The rains had come. The swift January thaw melted snowbanks into ponds.

The parking lot to Station 15 had history. An unarmed black youth had been shot dead by a policeman there, a bad killing. Either it was a murder or the cop was too dumb to have been allowed to carry a weapon. He said it went off accidentally. Since the black kid was running away, that theory hadn’t impressed anyone.

Even quiet neighborhoods had their troubles.

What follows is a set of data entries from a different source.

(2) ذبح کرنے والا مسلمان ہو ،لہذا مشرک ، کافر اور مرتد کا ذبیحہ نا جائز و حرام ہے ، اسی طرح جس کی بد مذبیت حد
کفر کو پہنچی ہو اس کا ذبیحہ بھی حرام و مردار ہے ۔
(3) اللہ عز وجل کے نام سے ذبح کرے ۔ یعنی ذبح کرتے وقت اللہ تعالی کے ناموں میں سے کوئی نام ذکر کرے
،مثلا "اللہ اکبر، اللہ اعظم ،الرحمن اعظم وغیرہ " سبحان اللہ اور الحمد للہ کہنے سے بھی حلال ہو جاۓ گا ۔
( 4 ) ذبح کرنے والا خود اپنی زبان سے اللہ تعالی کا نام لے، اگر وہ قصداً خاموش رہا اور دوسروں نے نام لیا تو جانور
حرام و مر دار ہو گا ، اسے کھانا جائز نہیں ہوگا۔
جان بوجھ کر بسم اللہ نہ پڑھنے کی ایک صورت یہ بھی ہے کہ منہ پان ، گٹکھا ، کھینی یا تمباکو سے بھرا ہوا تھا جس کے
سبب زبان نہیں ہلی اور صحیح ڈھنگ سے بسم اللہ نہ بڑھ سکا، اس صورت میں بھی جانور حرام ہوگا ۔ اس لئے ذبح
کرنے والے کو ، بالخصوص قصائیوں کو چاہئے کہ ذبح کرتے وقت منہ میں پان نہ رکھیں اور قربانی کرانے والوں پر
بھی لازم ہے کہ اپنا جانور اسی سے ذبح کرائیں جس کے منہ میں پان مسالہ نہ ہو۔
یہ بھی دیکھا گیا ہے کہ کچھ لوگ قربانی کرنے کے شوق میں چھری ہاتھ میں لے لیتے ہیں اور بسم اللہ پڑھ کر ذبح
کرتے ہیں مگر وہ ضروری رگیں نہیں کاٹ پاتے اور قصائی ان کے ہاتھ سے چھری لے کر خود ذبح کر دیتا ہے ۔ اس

The killing had shaken the city. Black immigration to Montreal from the Caribbean had been growing at a terrific rate, and there were those who resented the new arrivals. Many French considered themselves to be the oppressed people here. They were trying to create a society for themselves. The rallying cry of the independence-seeking government of the day and their avid supporters was
Québec aux Québecois!
Quebec for Quebeckers. They got away with it because the slogan was originally intended to mean no English, an attack against the powerful. But to many immigrants, who were the disadvantaged, the powerless, the chant seemed to be aimed squarely at them. For some, the death of the black youth had been a trial of the community. Who was the victim? The dead boy, or the French police officer who had lost his job? Mathers knew that the question should never have been put forward, but in some quarters, and around watercoolers in the department, it had been raised. That’s when he felt his separateness, that at a certain point he
would always be defined by his colleagues as being English, for his opinion on such a matter was neither welcomed nor considered, he was one of
les autres,
the others, the English, he wouldn’t be able to understand, and worse than that he was probably out to get them, to make them look bad, he couldn’t be trusted.

Mathers checked things out. There was something to be said for living in an English neighborhood. Among your own. He thought that he might like to try it sometime. If that’s how the cultures remained separate, then so be it. He knew the language, he worked among the French, he loved Montreal. But if he couldn’t be trusted, the hell with it, he’d live among the English. He couldn’t batter his head against a wall forever.

At the entrance off the rear parking lot, Mathers flipped open his coat to flash his hip shield and asked to see Constable Normand Lajeunesse. Directed to a second-floor office, he found the uniform lazily filing reports. Mathers knew that he was working for a task force on auto theft.

He put the cop in his midtwenties. Watched him grudgingly move around the room, as if his assigned tasks could give him cancer. The story on Lajeunesse was that he had risen quickly in the force before tumbling with greater speed.

“I’m not here about a car,” he told him when the man finally came over.

“That’s what I do, cars.” He was thin, six-two, a strong-boned, intelligent face, and he was hostile.

“I want to discuss Sergeant-Detective Émile Cinq-Mars.” His partner had suggested this himself, a while back. The meeting was overdue, and Mathers sensed that it had become necessary.

Lajeunesse looked at him as if warning lights blinked inside his head and sirens were rampant. “Sorry, who’d you say you were? Internal or—”

“Bill Mathers. I’m partner to Émile these days.”

The young officer was genuinely curious. “What do you want with me?”